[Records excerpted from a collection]
□ □ □ □ □ □ □
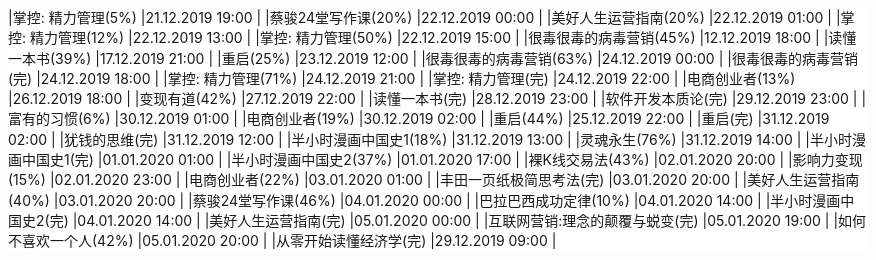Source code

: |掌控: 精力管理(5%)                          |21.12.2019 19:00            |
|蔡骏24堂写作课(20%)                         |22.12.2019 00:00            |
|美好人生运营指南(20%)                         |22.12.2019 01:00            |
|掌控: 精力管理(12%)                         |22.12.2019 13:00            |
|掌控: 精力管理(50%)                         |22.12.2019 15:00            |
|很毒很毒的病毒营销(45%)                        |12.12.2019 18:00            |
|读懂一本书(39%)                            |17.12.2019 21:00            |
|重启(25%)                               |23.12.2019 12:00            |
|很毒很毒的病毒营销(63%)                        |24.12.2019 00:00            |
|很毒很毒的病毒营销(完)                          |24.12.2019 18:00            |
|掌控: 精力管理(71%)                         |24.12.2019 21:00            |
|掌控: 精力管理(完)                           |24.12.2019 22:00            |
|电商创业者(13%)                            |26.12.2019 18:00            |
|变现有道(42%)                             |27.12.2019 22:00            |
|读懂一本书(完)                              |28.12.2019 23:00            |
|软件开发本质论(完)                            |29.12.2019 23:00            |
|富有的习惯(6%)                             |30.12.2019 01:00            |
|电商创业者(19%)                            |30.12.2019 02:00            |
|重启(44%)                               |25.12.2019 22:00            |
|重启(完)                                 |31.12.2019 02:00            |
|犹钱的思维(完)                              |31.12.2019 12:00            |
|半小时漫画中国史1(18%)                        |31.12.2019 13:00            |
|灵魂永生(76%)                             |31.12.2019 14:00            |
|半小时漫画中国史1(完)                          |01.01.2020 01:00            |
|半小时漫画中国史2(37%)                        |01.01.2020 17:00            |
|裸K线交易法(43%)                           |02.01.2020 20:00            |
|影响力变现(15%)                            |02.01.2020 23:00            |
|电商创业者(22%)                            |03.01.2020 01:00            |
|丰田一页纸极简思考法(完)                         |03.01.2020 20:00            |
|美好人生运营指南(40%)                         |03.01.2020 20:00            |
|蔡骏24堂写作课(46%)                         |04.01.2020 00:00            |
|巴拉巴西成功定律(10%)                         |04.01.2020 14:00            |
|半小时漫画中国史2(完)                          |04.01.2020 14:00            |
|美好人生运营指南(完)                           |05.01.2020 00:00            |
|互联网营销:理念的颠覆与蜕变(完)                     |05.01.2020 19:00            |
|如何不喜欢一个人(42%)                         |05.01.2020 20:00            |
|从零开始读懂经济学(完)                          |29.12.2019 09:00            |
□ □ □ □ □ □ □
▶ [Task description]: The result should be every line of the data, reproduced exactly, with the images removed.

▶ [Exercise solution]:
Source code

: |掌控: 精力管理(5%)                          |21.12.2019 19:00            |
|蔡骏24堂写作课(20%)                         |22.12.2019 00:00            |
|美好人生运营指南(20%)                         |22.12.2019 01:00            |
|掌控: 精力管理(12%)                         |22.12.2019 13:00            |
|掌控: 精力管理(50%)                         |22.12.2019 15:00            |
|很毒很毒的病毒营销(45%)                        |12.12.2019 18:00            |
|读懂一本书(39%)                            |17.12.2019 21:00            |
|重启(25%)                               |23.12.2019 12:00            |
|很毒很毒的病毒营销(63%)                        |24.12.2019 00:00            |
|很毒很毒的病毒营销(完)                          |24.12.2019 18:00            |
|掌控: 精力管理(71%)                         |24.12.2019 21:00            |
|掌控: 精力管理(完)                           |24.12.2019 22:00            |
|电商创业者(13%)                            |26.12.2019 18:00            |
|变现有道(42%)                             |27.12.2019 22:00            |
|读懂一本书(完)                              |28.12.2019 23:00            |
|软件开发本质论(完)                            |29.12.2019 23:00            |
|富有的习惯(6%)                             |30.12.2019 01:00            |
|电商创业者(19%)                            |30.12.2019 02:00            |
|重启(44%)                               |25.12.2019 22:00            |
|重启(完)                                 |31.12.2019 02:00            |
|犹钱的思维(完)                              |31.12.2019 12:00            |
|半小时漫画中国史1(18%)                        |31.12.2019 13:00            |
|灵魂永生(76%)                             |31.12.2019 14:00            |
|半小时漫画中国史1(完)                          |01.01.2020 01:00            |
|半小时漫画中国史2(37%)                        |01.01.2020 17:00            |
|裸K线交易法(43%)                           |02.01.2020 20:00            |
|影响力变现(15%)                            |02.01.2020 23:00            |
|电商创业者(22%)                            |03.01.2020 01:00            |
|丰田一页纸极简思考法(完)                         |03.01.2020 20:00            |
|美好人生运营指南(40%)                         |03.01.2020 20:00            |
|蔡骏24堂写作课(46%)                         |04.01.2020 00:00            |
|巴拉巴西成功定律(10%)                         |04.01.2020 14:00            |
|半小时漫画中国史2(完)                          |04.01.2020 14:00            |
|美好人生运营指南(完)                           |05.01.2020 00:00            |
|互联网营销:理念的颠覆与蜕变(完)                     |05.01.2020 19:00            |
|如何不喜欢一个人(42%)                         |05.01.2020 20:00            |
|从零开始读懂经济学(完)                          |29.12.2019 09:00            |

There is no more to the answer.